Radio-TV host and author Mark Levin, promoting his new book “American Marxism,” contends America “is not at the precipice looking in the abyss.”
“We are in the abyss trying to claw our way out of it,” he said in an interview on his Fox News show Sunday conducted by the network’s Pete Hegseth.
Hegseth, a “Fox & Friends Weekend” co-host, noted that as in the early days of the Revolutionary War, most of the country “has been caught flatfooted and remains unengaged.”
“This book feels like your attempt to get people un-flatfooted and leaning forward. How do they do that?” he asked.
Levin said the first issue is to “know who our enemy is.”
“Now, I don’t say political adversary, I don’t say opponents, these are people who want to take down this country and they are well along the way,” he said.
The nation’s traditions “are under attack, things that you never believed in your lifetime you would hear or see are in executive orders or being pushed in these massive omnibus bills that Congress is pushing.”
“I used to call this statism. I’ve called it progressivism. The truth is, it is Marxism,” he said.
“These are hybrid forms of Marxism. These are Americanized forms of Marxism tailored to our country, tailored to our system.”

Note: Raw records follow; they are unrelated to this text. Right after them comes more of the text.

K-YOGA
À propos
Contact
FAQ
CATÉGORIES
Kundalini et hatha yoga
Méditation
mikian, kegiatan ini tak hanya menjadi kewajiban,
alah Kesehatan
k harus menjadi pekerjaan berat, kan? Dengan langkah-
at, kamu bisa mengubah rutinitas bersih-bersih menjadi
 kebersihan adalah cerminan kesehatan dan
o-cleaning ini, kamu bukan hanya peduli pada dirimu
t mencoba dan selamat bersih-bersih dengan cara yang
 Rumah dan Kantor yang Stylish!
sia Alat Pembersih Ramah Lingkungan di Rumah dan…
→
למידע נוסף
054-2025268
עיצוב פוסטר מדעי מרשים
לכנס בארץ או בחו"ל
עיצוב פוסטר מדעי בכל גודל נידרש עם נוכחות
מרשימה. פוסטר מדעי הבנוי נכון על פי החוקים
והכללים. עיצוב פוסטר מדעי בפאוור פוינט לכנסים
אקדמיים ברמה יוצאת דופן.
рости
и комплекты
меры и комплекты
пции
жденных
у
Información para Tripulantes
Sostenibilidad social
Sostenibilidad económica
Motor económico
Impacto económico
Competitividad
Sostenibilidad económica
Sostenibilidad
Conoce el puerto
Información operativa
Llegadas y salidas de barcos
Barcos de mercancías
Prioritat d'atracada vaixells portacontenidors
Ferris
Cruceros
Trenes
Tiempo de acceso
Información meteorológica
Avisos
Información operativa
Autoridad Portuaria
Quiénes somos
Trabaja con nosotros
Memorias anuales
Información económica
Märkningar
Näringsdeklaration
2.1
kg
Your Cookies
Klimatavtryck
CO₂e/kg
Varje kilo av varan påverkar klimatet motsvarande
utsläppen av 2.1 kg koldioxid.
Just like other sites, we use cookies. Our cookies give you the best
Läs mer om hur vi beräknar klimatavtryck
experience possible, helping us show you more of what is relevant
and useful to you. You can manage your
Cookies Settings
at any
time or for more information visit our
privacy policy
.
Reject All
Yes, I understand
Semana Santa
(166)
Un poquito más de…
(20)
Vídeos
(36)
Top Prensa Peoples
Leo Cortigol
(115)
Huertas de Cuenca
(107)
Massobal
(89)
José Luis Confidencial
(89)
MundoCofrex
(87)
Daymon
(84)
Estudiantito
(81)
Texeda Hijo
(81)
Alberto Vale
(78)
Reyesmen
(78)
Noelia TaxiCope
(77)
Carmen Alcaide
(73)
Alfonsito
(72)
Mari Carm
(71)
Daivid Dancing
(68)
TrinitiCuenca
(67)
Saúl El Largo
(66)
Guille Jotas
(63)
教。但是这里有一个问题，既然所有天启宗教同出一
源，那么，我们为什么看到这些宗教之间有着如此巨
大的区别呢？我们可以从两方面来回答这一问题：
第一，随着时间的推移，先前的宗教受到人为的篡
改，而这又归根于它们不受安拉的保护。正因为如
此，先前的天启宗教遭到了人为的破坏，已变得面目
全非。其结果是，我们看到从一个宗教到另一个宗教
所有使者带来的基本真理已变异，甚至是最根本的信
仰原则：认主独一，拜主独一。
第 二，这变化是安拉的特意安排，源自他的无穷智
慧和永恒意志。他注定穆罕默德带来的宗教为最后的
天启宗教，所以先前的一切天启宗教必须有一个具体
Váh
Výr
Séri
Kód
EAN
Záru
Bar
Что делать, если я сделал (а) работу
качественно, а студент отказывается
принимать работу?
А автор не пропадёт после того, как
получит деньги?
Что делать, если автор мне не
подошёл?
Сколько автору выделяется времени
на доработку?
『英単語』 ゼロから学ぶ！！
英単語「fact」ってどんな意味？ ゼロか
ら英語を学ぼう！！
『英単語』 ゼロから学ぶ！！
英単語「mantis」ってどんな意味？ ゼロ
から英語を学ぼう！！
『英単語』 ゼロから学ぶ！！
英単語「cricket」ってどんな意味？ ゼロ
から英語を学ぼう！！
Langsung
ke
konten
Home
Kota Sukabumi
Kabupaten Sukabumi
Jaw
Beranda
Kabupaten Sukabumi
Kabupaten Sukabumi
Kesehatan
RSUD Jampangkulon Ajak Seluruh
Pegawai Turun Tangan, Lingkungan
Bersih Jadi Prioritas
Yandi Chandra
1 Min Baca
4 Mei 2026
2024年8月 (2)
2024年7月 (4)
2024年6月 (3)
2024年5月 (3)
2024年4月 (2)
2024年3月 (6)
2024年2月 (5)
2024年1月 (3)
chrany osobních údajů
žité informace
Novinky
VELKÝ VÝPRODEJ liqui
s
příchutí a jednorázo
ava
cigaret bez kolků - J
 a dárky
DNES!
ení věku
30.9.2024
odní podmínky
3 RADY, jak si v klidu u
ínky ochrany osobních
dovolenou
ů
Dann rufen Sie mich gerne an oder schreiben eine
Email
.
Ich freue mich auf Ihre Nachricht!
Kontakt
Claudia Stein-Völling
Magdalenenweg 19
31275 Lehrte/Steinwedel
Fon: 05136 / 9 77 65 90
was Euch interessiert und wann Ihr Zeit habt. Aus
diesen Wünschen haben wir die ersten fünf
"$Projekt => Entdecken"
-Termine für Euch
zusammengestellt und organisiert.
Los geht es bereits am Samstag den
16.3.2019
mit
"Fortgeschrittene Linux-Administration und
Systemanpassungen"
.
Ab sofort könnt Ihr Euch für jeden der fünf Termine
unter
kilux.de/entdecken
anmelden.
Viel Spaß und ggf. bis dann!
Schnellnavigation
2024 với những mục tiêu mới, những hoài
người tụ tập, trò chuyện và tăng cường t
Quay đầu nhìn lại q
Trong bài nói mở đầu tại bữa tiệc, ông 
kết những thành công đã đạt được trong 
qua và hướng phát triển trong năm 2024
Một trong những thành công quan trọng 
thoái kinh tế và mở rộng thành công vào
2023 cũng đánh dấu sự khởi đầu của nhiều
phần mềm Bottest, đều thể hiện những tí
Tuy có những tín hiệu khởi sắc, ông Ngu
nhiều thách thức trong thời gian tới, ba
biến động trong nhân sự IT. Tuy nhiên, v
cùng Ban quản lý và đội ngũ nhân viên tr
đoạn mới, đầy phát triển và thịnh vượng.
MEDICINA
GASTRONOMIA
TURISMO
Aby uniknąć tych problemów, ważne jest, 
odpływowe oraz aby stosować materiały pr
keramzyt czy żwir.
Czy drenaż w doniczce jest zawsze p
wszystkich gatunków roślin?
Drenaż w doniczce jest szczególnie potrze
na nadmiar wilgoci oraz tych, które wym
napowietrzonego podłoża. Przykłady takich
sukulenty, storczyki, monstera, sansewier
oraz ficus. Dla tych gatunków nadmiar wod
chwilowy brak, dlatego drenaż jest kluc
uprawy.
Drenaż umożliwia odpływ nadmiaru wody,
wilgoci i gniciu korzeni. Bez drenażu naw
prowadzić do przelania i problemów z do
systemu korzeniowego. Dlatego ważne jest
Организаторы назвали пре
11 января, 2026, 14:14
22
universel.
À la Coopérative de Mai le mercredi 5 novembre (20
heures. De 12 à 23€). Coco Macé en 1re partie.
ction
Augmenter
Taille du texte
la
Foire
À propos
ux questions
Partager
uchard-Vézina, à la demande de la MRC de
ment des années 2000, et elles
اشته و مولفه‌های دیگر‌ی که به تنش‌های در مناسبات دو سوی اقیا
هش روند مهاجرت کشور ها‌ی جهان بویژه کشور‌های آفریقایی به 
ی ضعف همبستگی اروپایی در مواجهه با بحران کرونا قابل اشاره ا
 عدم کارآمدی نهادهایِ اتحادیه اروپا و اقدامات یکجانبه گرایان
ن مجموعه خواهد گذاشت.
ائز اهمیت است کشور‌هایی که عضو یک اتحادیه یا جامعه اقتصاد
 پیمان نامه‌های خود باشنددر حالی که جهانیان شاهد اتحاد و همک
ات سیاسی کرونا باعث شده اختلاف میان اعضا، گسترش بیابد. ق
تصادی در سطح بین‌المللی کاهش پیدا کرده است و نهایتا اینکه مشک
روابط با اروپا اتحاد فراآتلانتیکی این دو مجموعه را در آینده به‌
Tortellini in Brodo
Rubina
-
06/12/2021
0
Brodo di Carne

Black Lives Matter is an example.
“These are Marxists, they say they are Marxists that founded it. You read their original mission statement, they are filled with Marxist arguments,” Levin pointed out.
He believes his overall argument that the core elements of Marxist ideology are now pervasive in American society and culture is “bulletproof.”
“In other words, if you’re attacking me for calling this Marxism, then you need to attack these professors, these scholars, these intellectuals, because I cite them,” he said. “There’s over 400 endnotes.”
‘Promises heaven but delivers hell’
Hegseth asked why Marxist philosophy has been so enduring when it “constantly promises heaven but delivers hell.”
Levin replied that there are two types of people attracted to Marxism, those “who do not take responsibility for their own lives” and those who are “power hungry.”
Among the latter are tenured professors and people elected from Vermont, referring to Sen. Bernie Sanders, who “think they know how a country should work, despite all the examples of how horrendous and inhumane Marxism and its offshoots have been, a hundred million dead and God knows how many billions enslaved, you know, it just wasn’t done the right way.”
Such people, he said, are “anti-God, anti-faith.”
“They don’t see a higher power,” he said. “They see government as the power and it is all about power.”
The quest for power clearly is seen in how the Democratic Party operates, Levin said.
“It’s all about power,” he said. “They don’t want to change the voting laws because the concerned black people can’t vote. I don’t know where all these people are, who couldn’t vote. Where are they? What are their names? Where are their lawsuits? They have their voting rights.”
See the interview:
The Democrats’ open-border policy makes sense only through the lens of power, charging it’s an effort to “import Democrats.”
The party’s climate policies, Levin said, also don’t make sense.
“We have the cleanest air and cleanest water of any industrialized society on the face of the Earth,” he argued. “This isn’t about polar bears. This is about restructuring our society, so the centralized government and the bureaucracy and the Democratic Party are in control. If this is not an American form of Marxism, then what the hell is it?”
The influence of the radical left on Amerian society is coming to a head now, Levin said.
“And one of the reasons I think it’s come to the head is because year after year, the indoctrination in colleges and universities, you see what’s happened in journalism, journalism has changed completely. It’s always been liberal, but now it’s out of the closet.”
Levin emphasized that the nation has “reached a point where we’re going to either live in a free society or we’re not.”
His book has “10,000 words on solutions.”
“Now, I’m not the expert on solutions, but they are Mark’s ideas. I’ve been an activist 40 years,” he said. “I’ve served on a school board.
“There are a lot of people out there who are already doing a lot of things,” he continued. “But my goal is to galvanize us, to rally us, to network us, so we have a national movement, as we do with the Tea Party member of the Reagan Revolution, to the Trump Revolution, or however you want to talk about it.”